• **Instrução 1**: Por favor, traduza para o inglês a primeira frase do trecho sobre sensoriamento remoto: "Desde o início das atividades espaciais, o sensoriamento remoto se figurava como um dos mais promissores usos da tecnologia espacial."
----- Trecho do documento
Desde o início das atividades espaciais, o sensoriamento remoto se figurava como um dos mais promissores usos da tecnologia espacial.

Certamente, o uso do espaço para estabelecer enlaces de telecomunicações de grandes distâncias foi o que apresentou maior crescimento nos últimos anos, e está arraigado ao
dia-a-dia, em todo o globo terrestre, mesmo sem que perceba a maioria da população.

Entretanto, o sensoriamento remoto ocupa o segundo lugar na importância do uso do espaço, logo após as telecomunicações. Observa-se, inclusive, que esse segmento dos
produtos espaciais vem, ultimamente, apresentando significativo crescimento.

Esse crescimento é devido, fundamentalmente, a dois fatores: a disponibilização de imagens de alta resolução, ou seja de maior precisão e riqueza de detalhes; e pela ampla oferta de imagens, inclusive pela Internet.

Essa oferta de imagens de qualidade, por sua vez, vem ampliando emprego, tanto quantitativo, quanto em novas aplicações como, por exemplo, no gerenciamento do solo. E a tendência desse conjunto oferta/demanda de imagens geradas por satélites, é de crescimento constante. Tal fato tem estimulado a formação de sistemas de satélites de sensoriamento remoto exclusivamente com fins comerciais.
----------
----- Dados de entrada
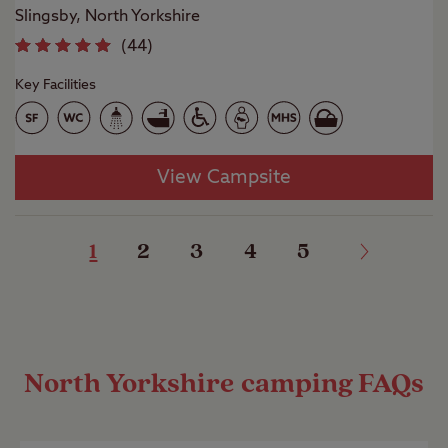
Slingsby, North Yorkshire
(
44
)
Key Facilities
View Campsite
1
2
3
4
5
North Yorkshire camping FAQs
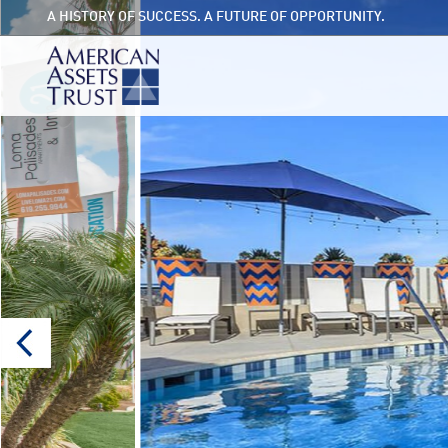
A HISTORY OF SUCCESS. A FUTURE OF OPPORTUNITY.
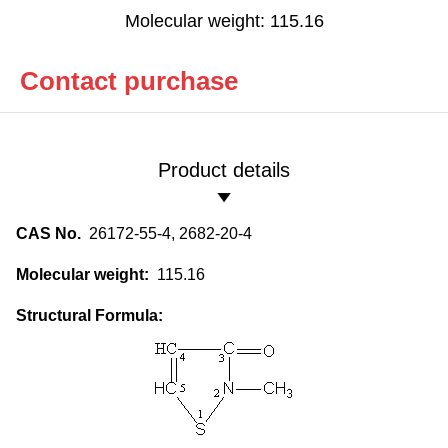
Molecular weight: 115.16
Contact purchase
Product details
CAS No.
26172-55-4, 2682-20-4
Molecular weight:
115.16
Structural Formula:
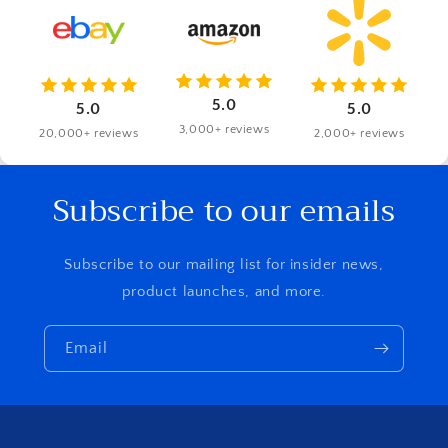
5.0
5.0
5.0
3,000+ reviews
20,000+ reviews
2,000+ reviews
Subscribe to our emails
Subscribe to our mailing list for insider news,
product launches, and more.
Email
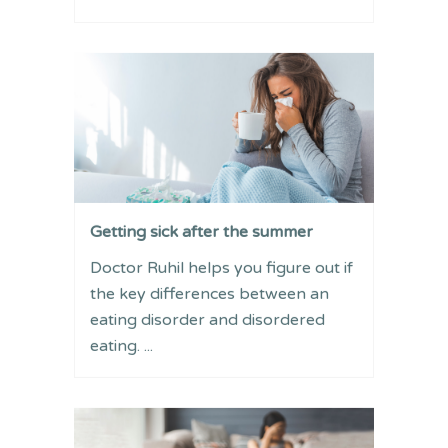
Getting sick after the summer
Doctor Ruhil helps you figure out if
the key differences between an
eating disorder and disordered
eating. ...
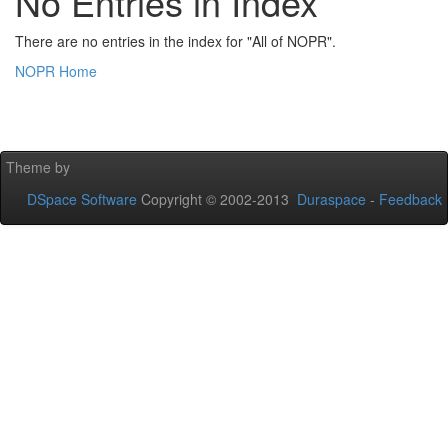
No Entries in Index
There are no entries in the index for "All of NOPR".
NOPR Home
Theme by
DSpace Software
Copyright © 2002-2013
Duraspace
-
Feedback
----------
• **Instrução 2**: Liste todas as linhas das entradas que contêm a palavra "North", levando em conta maiúsculas e minúsculas.

• **Resposta 1**: Since the beginning of space activities, remote sensing appeared to be one of the most promising uses of space technology.

• **Resposta 2**:
Slingsby, North Yorkshire
North Yorkshire camping FAQs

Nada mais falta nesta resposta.